**REQUEST:** Write out the entries exactly, pictures excluded.

**DATA RECORDS:**
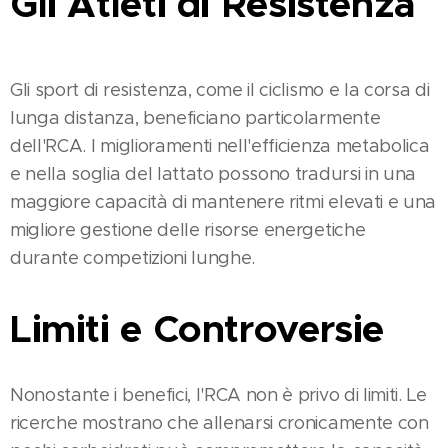
Gli Atleti di Resistenza
Gli sport di resistenza, come il ciclismo e la corsa di
lunga distanza, beneficiano particolarmente
dell'RCA. I miglioramenti nell'efficienza metabolica
e nella soglia del lattato possono tradursi in una
maggiore capacità di mantenere ritmi elevati e una
migliore gestione delle risorse energetiche
durante competizioni lunghe​.
Limiti e Controversie
Nonostante i benefici, l'RCA non è privo di limiti. Le
ricerche mostrano che allenarsi cronicamente con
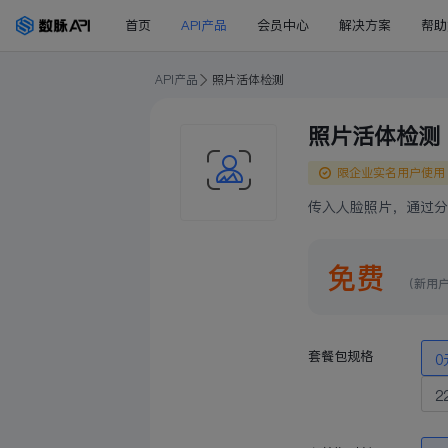
首页
API产品
会员中心
解决方案
帮助
API产品
照片活体检测
照片活体检测
限企业实名用户使用
传入人脸照片，通过分
免费
（新用
套餐包规格
0
2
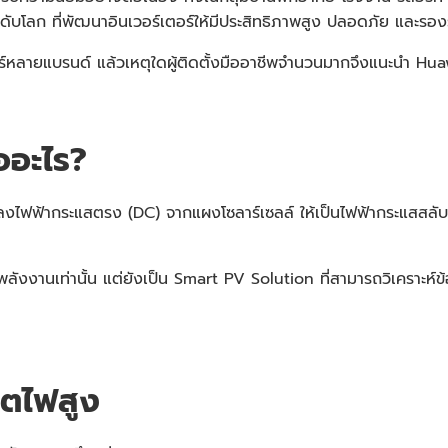
ะระดับโลก ที่พัฒนาอินเวอร์เตอร์ให้มีประสิทธิภาพสูง ปลอดภัย และ
์หลายแบรนด์ แล้วเหตุใดผู้ติดตั้งมืออาชีพจำนวนมากจึงแนะนำ Huaw
ออะไร?
ปลงไฟฟ้ากระแสตรง (DC) จากแผงโซลาร์เซลล์ ให้เป็นไฟฟ้ากระแสสลับ 
ังงานเท่านั้น แต่ยังเป็น Smart PV Solution ที่สามารถวิเคราะห์ข
ิตไฟสูง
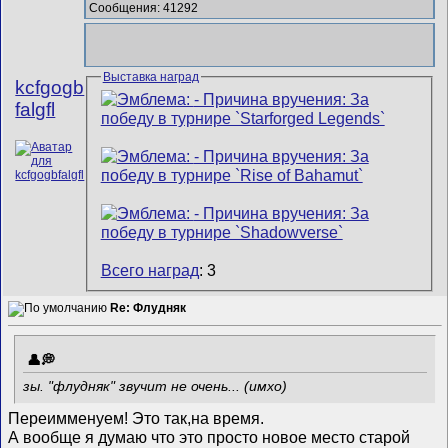
Сообщения: 41292
Выставка наград
kcfgogb
falgfl
Всего наград
: 3
Re: Флудняк
зы. "флудняк" звучит не очень... (имхо)
Переимменуем!
Это так,на время.
А вообще я думаю что это просто новое место старой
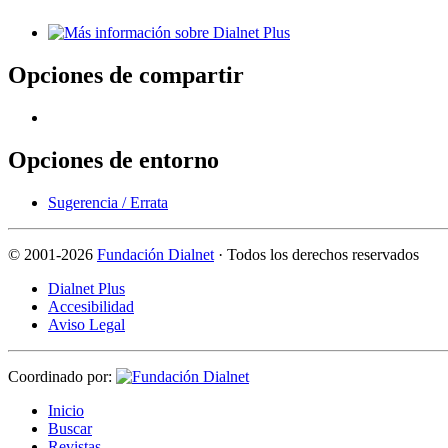
Opciones de compartir
Opciones de entorno
Sugerencia / Errata
©
2001-2026
Fundación Dialnet
· Todos los derechos reservados
Dialnet Plus
Accesibilidad
Aviso Legal
Coordinado por:
I
nicio
B
uscar
R
evistas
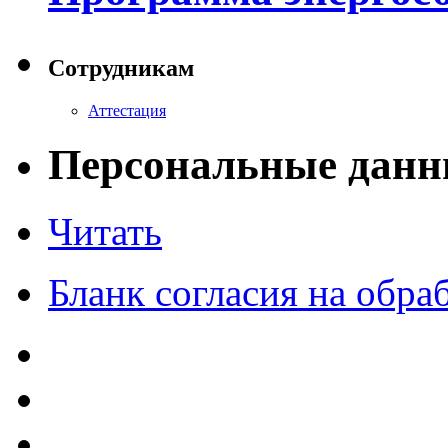
Сотрудникам
Аттестация
Персональные данн
Читать
Бланк согласия на обр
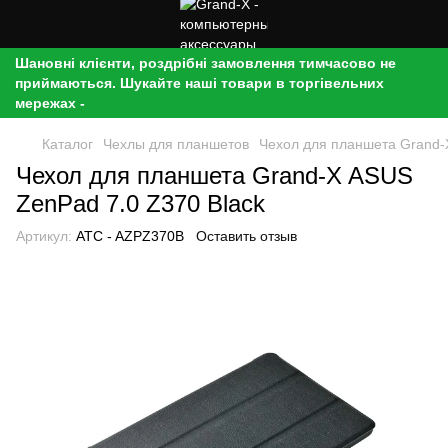
Шановні клієнти, роздрібні замовлення тимчасово не
приймаються. Шукайте наші товари в торгівельних
мережах -
Каталог
Чехлы для планшетов
Чехол для планшета Grand-
Чехол для планшета Grand-X ASUS
ZenPad 7.0 Z370 Black
Артикул:
ATC - AZPZ370B
Оставить отзыв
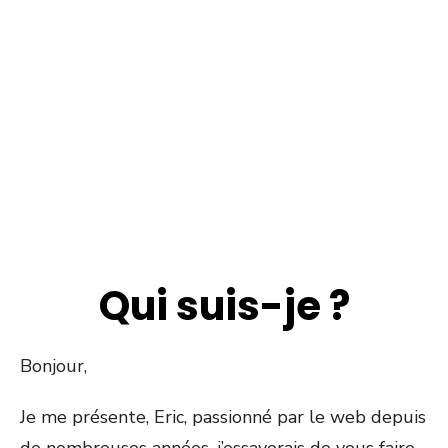
Qui suis-je ?
Bonjour,
Je me présente, Eric, passionné par le web depuis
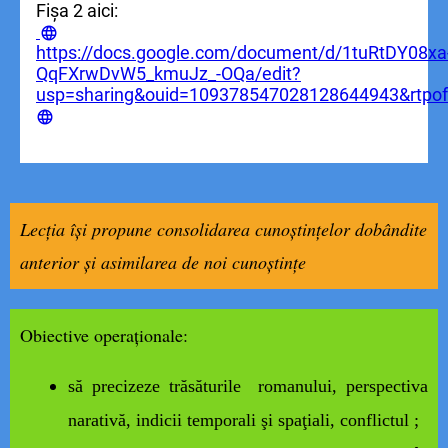
Fișa 2 aici:
https://docs.google.com/document/d/1tuRtDY08xa
QqFXrwDvW5_kmuJz_-OQa/edit?
usp=sharing&ouid=109378547028128644943&rtpof
Lecția își propune consolidarea cunoștințelor dobândite
anterior și
asimilarea de noi cunoștințe
Obiective operaționale:
să precizeze trăsăturile romanului, perspectiva
narativă, indicii temporali şi spaţiali, conflictul ;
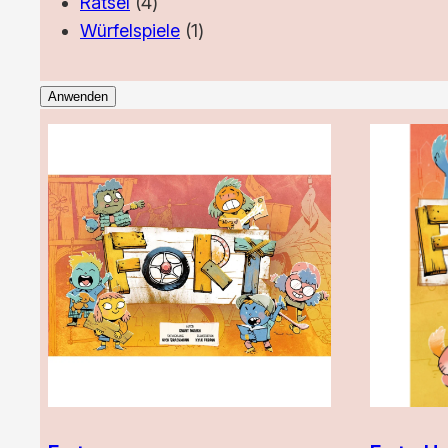
4
Produkt
Rätsel
4
Produkte
1
Würfelspiele
1
Produkt
Anwenden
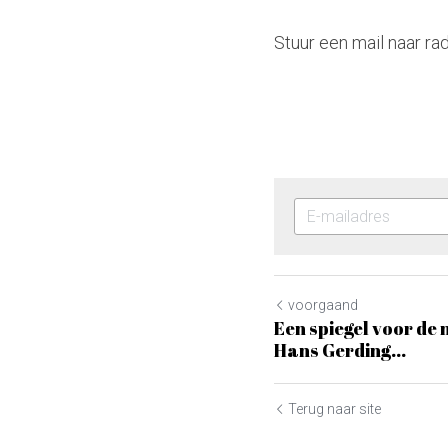
Stuur een mail naar ra
voorgaand
Een spiegel voor de
Hans Gerding...
Terug naar site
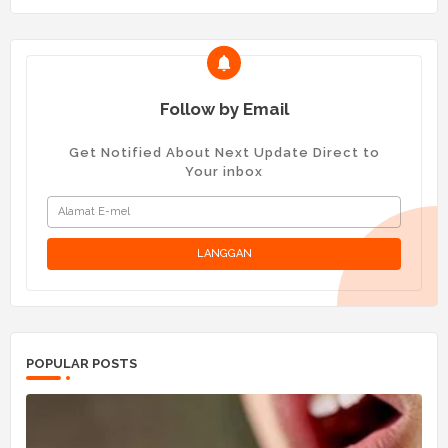
Follow by Email
Get Notified About Next Update Direct to
Your inbox
POPULAR POSTS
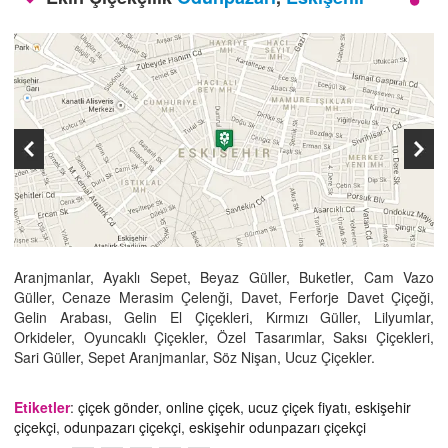
İLETİŞİM
Aranjmanlar, Ayaklı Sepet, Beyaz Güller, Buketler, Cam Vazo
Güller, Cenaze Merasim Çelenği, Davet, Ferforje Davet Çiçeği,
Gelin Arabası, Gelin El Çiçekleri, Kırmızı Güller, Lilyumlar,
Orkideler, Oyuncaklı Çiçekler, Özel Tasarımlar, Saksı Çiçekleri,
Sari Güller, Sepet Aranjmanlar, Söz Nişan, Ucuz Çiçekler.
Etiketler
:
çiçek gönder
,
online çiçek
,
ucuz çiçek fiyatı
,
eskişehir
çiçekçi
,
odunpazarı çiçekçi
,
eskişehir odunpazarı çiçekçi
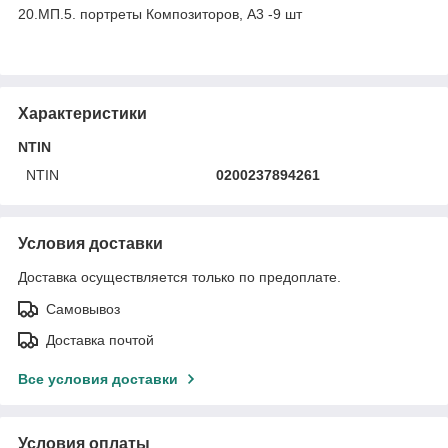
20.МП.5. портреты Композиторов, А3 -9 шт
Характеристики
NTIN
NTIN
0200237894261
Условия доставки
Доставка осуществляется только по предоплате.
Самовывоз
Доставка почтой
Все условия доставки
Условия оплаты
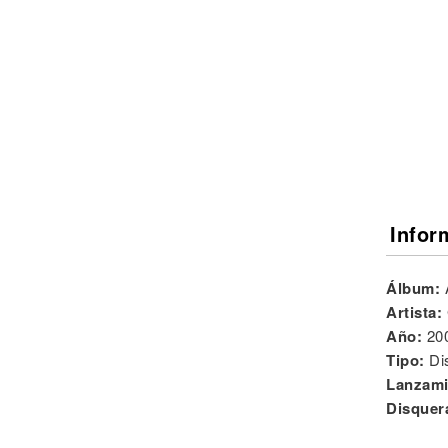
Noticias
Infor
Álbum:
Artista:
Año:
20
Tipo:
Di
Lanzami
Disquer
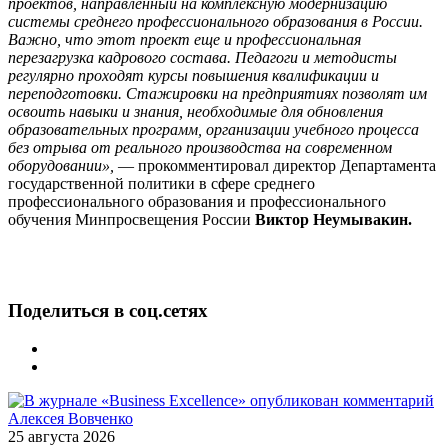
проектов, направленный на комплексную модернизацию
системы среднего профессионального образования в России.
Важно, что этот проект еще и профессиональная
перезагрузка кадрового состава. Педагоги и методисты
регулярно проходят курсы повышения квалификации и
переподготовки. Стажировки на предприятиях позволят им
освоить навыки и знания, необходимые для обновления
образовательных программ, организации учебного процесса
без отрыва от реального производства на современном
оборудовании», ―
прокомментировал директор Департамента
государственной политики в сфере среднего
профессионального образования и профессионального
обучения Минпросвещения России
Виктор Неумывакин.
Поделиться в соц.сетях
25 августа 2026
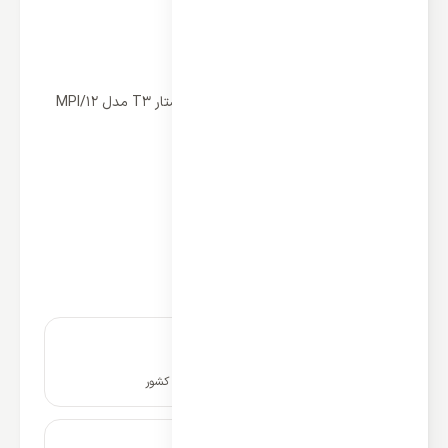
مشخصات
کولر گازی سرد و گرم 12000 پرتابل میدیا استار T3 مدل MPI/12
نوع استفاده : سرمایشی و گرمایشی
ظرفیت گرمایش و سرمایش:12000
نوع : پرتابل
کشور سازنده کمپرسور: چین
نوع کمپرسور: روتاری
برند کمپرسور: Toshiba
اینورتر دی سی DC: ندارد
نصب و راه اندازی در سراسر کشور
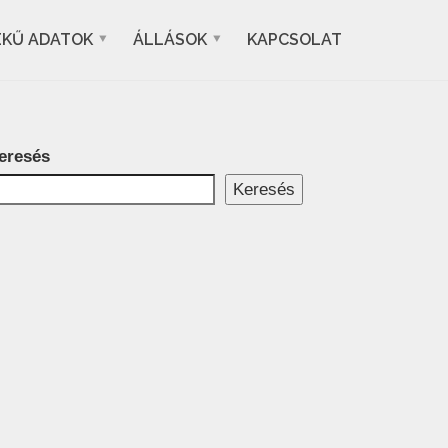
EKŰ ADATOK
ÁLLÁSOK
KAPCSOLAT
eresés
Keresés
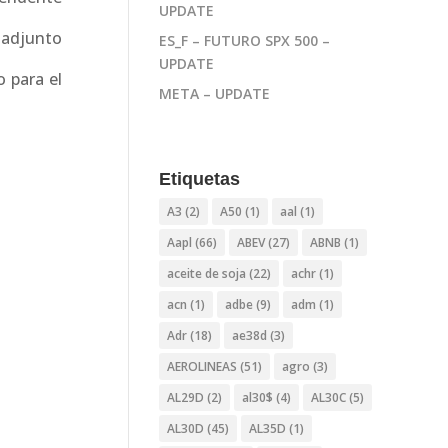
UPDATE
a adjunto
ES_F – FUTURO SPX 500 –
UPDATE
 para el
META – UPDATE
Etiquetas
A3
(2)
A50
(1)
aal
(1)
Aapl
(66)
ABEV
(27)
ABNB
(1)
aceite de soja
(22)
achr
(1)
acn
(1)
adbe
(9)
adm
(1)
Adr
(18)
ae38d
(3)
AEROLINEAS
(51)
agro
(3)
AL29D
(2)
al30$
(4)
AL30C
(5)
AL30D
(45)
AL35D
(1)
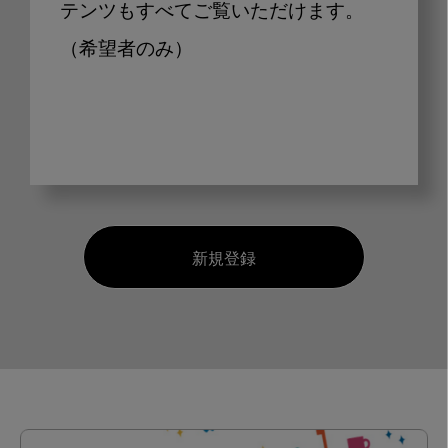
テンツもすべてご覧いただけます。
（希望者のみ）
新規登録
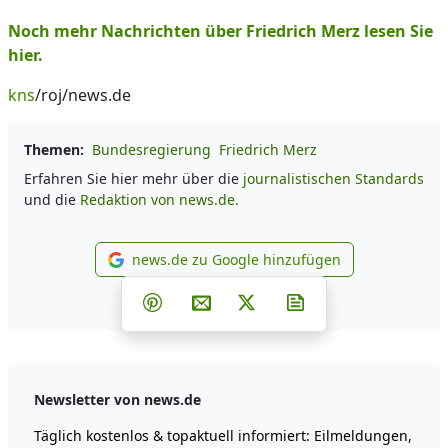
Noch mehr Nachrichten über Friedrich Merz lesen Sie
hier.
kns
/roj/news.de
Themen:
Bundesregierung
Friedrich Merz
Erfahren Sie hier mehr über die
journalistischen Standards
und die
Redaktion von news.de.
news.de zu Google hinzufügen
news.de zu Google hinzufüg
Teilen auf Facebook
Teilen auf Whatsapp
Teilen auf Telegram
Teilen auf Pinterest
Per E-Mail teilen
Post auf X
Newsletter abonni
Newsletter von news.de
Täglich kostenlos & topaktuell informiert: Eilmeldungen,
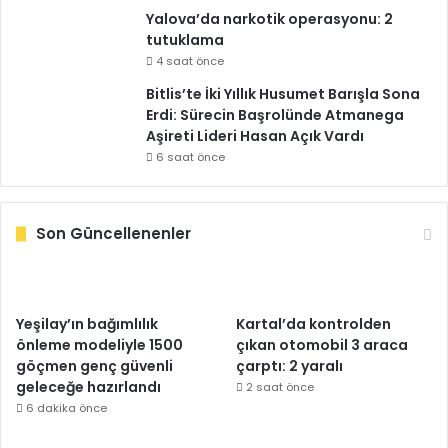
Yalova’da narkotik operasyonu: 2
tutuklama
4 saat önce
Bitlis’te İki Yıllık Husumet Barışla Sona
Erdi: Sürecin Başrolünde Atmanega
Aşireti Lideri Hasan Açık Vardı
6 saat önce
Son Güncellenenler
Yeşilay’ın bağımlılık
Kartal’da kontrolden
önleme modeliyle 1500
çıkan otomobil 3 araca
göçmen genç güvenli
çarptı: 2 yaralı
geleceğe hazırlandı
2 saat önce
6 dakika önce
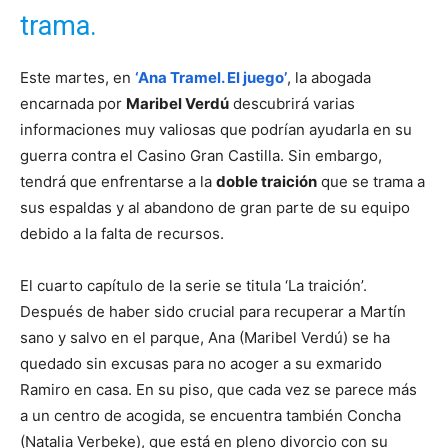
trama.
Este martes, en
‘Ana Tramel. El juego’
, la abogada
encarnada por
Maribel Verdú
descubrirá varias
informaciones muy valiosas que podrían ayudarla en su
guerra contra el Casino Gran Castilla. Sin embargo,
tendrá que enfrentarse a la
doble traición
que se trama a
sus espaldas y al abandono de gran parte de su equipo
debido a la falta de recursos.
El cuarto capítulo de la serie se titula ‘La traición’.
Después de haber sido crucial para recuperar a Martín
sano y salvo en el parque, Ana (Maribel Verdú) se ha
quedado sin excusas para no acoger a su exmarido
Ramiro en casa. En su piso, que cada vez se parece más
a un centro de acogida, se encuentra también Concha
(Natalia Verbeke), que está en pleno divorcio con su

**SOLUTION FOR THIS TASK:**
Gli Atleti di Resistenza
Gli sport di resistenza, come il ciclismo e la corsa di
lunga distanza, beneficiano particolarmente
dell'RCA. I miglioramenti nell'efficienza metabolica
e nella soglia del lattato possono tradursi in una
maggiore capacità di mantenere ritmi elevati e una
migliore gestione delle risorse energetiche
durante competizioni lunghe​.
Limiti e Controversie
Nonostante i benefici, l'RCA non è privo di limiti. Le
ricerche mostrano che allenarsi cronicamente con
首页
API产品
会员中心
解决方案
帮助
API产品
照片活体检测
照片活体检测
限企业实名用户使用
传入人脸照片，通过分
免费
（新用
套餐包规格
0
2
ะระดับโลก ที่พัฒนาอินเวอร์เตอร์ให้มีประสิทธิภาพสูง ปลอดภัย และ
์หลายแบรนด์ แล้วเหตุใดผู้ติดตั้งมืออาชีพจำนวนมากจึงแนะนำ Huaw
ออะไร?
ปลงไฟฟ้ากระแสตรง (DC) จากแผงโซลาร์เซลล์ ให้เป็นไฟฟ้ากระแสสลับ 
ังงานเท่านั้น แต่ยังเป็น Smart PV Solution ที่สามารถวิเคราะห์ข
ิตไฟสูง
Сообщения: 41292
Выставка наград
kcfgogb
falgfl
Всего наград
: 3
Re: Флудняк
зы. "флудняк" звучит не очень... (имхо)
Переимменуем!
Это так,на время.
А вообще я думаю что это просто новое место старой
Opciones de compartir
Opciones de entorno
Sugerencia / Errata
©
2001-2026
Fundación Dialnet
· Todos los derechos reservados
Dialnet Plus
Accesibilidad
Aviso Legal
Coordinado por:
I
nicio
B
uscar
R
evistas
Сотрудникам
Аттестация
Персональные данн
Читать
Бланк согласия на обр
Шановні клієнти, роздрібні замовлення тимчасово не
приймаються. Шукайте наші товари в торгівельних
мережах -
Каталог
Чехлы для планшетов
Чехол для планшета Grand-
Чехол для планшета Grand-X ASUS
ZenPad 7.0 Z370 Black
Артикул:
ATC - AZPZ370B
Оставить отзыв
Qui suis-je ?
Bonjour,
Je me présente, Eric, passionné par le web depuis
Fișa 2 aici:
https://docs.google.com/document/d/1tuRtDY08xa
QqFXrwDvW5_kmuJz_-OQa/edit?
usp=sharing&ouid=109378547028128644943&rtpof
Lecția își propune consolidarea cunoștințelor dobândite
anterior și
asimilarea de noi cunoștințe
Obiective operaționale:
să precizeze trăsăturile romanului, perspectiva
narativă, indicii temporali şi spaţiali, conflictul ;
4
Produkt
Rätsel
4
Produkte
1
Würfelspiele
1
Produkt
Anwenden
Stuur een mail naar ra
voorgaand
Een spiegel voor de
Hans Gerding...
Terug naar site
Follow by Email
Get Notified About Next Update Direct to
Your inbox
POPULAR POSTS
İLETİŞİM
Aranjmanlar, Ayaklı Sepet, Beyaz Güller, Buketler, Cam Vazo
Güller, Cenaze Merasim Çelenği, Davet, Ferforje Davet Çiçeği,
Gelin Arabası, Gelin El Çiçekleri, Kırmızı Güller, Lilyumlar,
Orkideler, Oyuncaklı Çiçekler, Özel Tasarımlar, Saksı Çiçekleri,
Sari Güller, Sepet Aranjmanlar, Söz Nişan, Ucuz Çiçekler.
Etiketler
:
çiçek gönder
,
online çiçek
,
ucuz çiçek fiyatı
,
eskişehir
çiçekçi
,
odunpazarı çiçekçi
,
eskişehir odunpazarı çiçekçi
20.МП.5. портреты Композиторов, А3 -9 шт
Характеристики
NTIN
NTIN
0200237894261
Условия доставки
Доставка осуществляется только по предоплате.
Самовывоз
Доставка почтой
Все условия доставки
Условия оплаты
Noticias
Infor
Álbum:
Artista:
Año:
20
Tipo:
Di
Lanzami
Disquer
проектов, направленный на комплексную модернизацию
системы среднего профессионального образования в России.
Важно, что этот проект еще и профессиональная
перезагрузка кадрового состава. Педагоги и методисты
регулярно проходят курсы повышения квалификации и
переподготовки. Стажировки на предприятиях позволят им
освоить навыки и знания, необходимые для обновления
образовательных программ, организации учебного процесса
без отрыва от реального производства на современном
оборудовании», ―
прокомментировал директор Департамента
государственной политики в сфере среднего
профессионального образования и профессионального
обучения Минпросвещения России
Виктор Неумывакин.
Поделиться в соц.сетях
25 августа 2026
مشخصات
کولر گازی سرد و گرم 12000 پرتابل میدیا استار T3 مدل MPI/12
نوع استفاده : سرمایشی و گرمایشی
ظرفیت گرمایش و سرمایش:12000
نوع : پرتابل
کشور سازنده کمپرسور: چین
نوع کمپرسور: روتاری
برند کمپرسور: Toshiba
اینورتر دی سی DC: ندارد
نصب و راه اندازی در سراسر کشور
EKŰ ADATOK
ÁLLÁSOK
KAPCSOLAT
eresés
Keresés
UPDATE
a adjunto
ES_F – FUTURO SPX 500 –
UPDATE
 para el
META – UPDATE
Etiquetas
A3
(2)
A50
(1)
aal
(1)
Aapl
(66)
ABEV
(27)
ABNB
(1)
aceite de soja
(22)
achr
(1)
acn
(1)
adbe
(9)
adm
(1)
Adr
(18)
ae38d
(3)
AEROLINEAS
(51)
agro
(3)
AL29D
(2)
al30$
(4)
AL30C
(5)
AL30D
(45)
AL35D
(1)
テンツもすべてご覧いただけます。
（希望者のみ）
新規登録
Noch mehr Nachrichten über Friedrich Merz lesen Sie
hier.
kns
/roj/news.de
Themen:
Bundesregierung
Friedrich Merz
Erfahren Sie hier mehr über die
journalistischen Standards
und die
Redaktion von news.de.
news.de zu Google hinzufügen
news.de zu Google hinzufüg
Teilen auf Facebook
Teilen auf Whatsapp
Teilen auf Telegram
Teilen auf Pinterest
Per E-Mail teilen
Post auf X
Newsletter abonni
Newsletter von news.de
Täglich kostenlos & topaktuell informiert: Eilmeldungen,
Yalova’da narkotik operasyonu: 2
tutuklama
4 saat önce
Bitlis’te İki Yıllık Husumet Barışla Sona
Erdi: Sürecin Başrolünde Atmanega
Aşireti Lideri Hasan Açık Vardı
6 saat önce
Son Güncellenenler
Yeşilay’ın bağımlılık
Kartal’da kontrolden
önleme modeliyle 1500
çıkan otomobil 3 araca
göçmen genç güvenli
çarptı: 2 yaralı
geleceğe hazırlandı
2 saat önce
6 dakika önce
trama.
Este martes, en
‘Ana Tramel. El juego’
, la abogada
encarnada por
Maribel Verdú
descubrirá varias
informaciones muy valiosas que podrían ayudarla en su
guerra contra el Casino Gran Castilla. Sin embargo,
tendrá que enfrentarse a la
doble traición
que se trama a
sus espaldas y al abandono de gran parte de su equipo
debido a la falta de recursos.
El cuarto capítulo de la serie se titula ‘La traición’.
Después de haber sido crucial para recuperar a Martín
sano y salvo en el parque, Ana (Maribel Verdú) se ha
quedado sin excusas para no acoger a su exmarido
Ramiro en casa. En su piso, que cada vez se parece más
a un centro de acogida, se encuentra también Concha
(Natalia Verbeke), que está en pleno divorcio con su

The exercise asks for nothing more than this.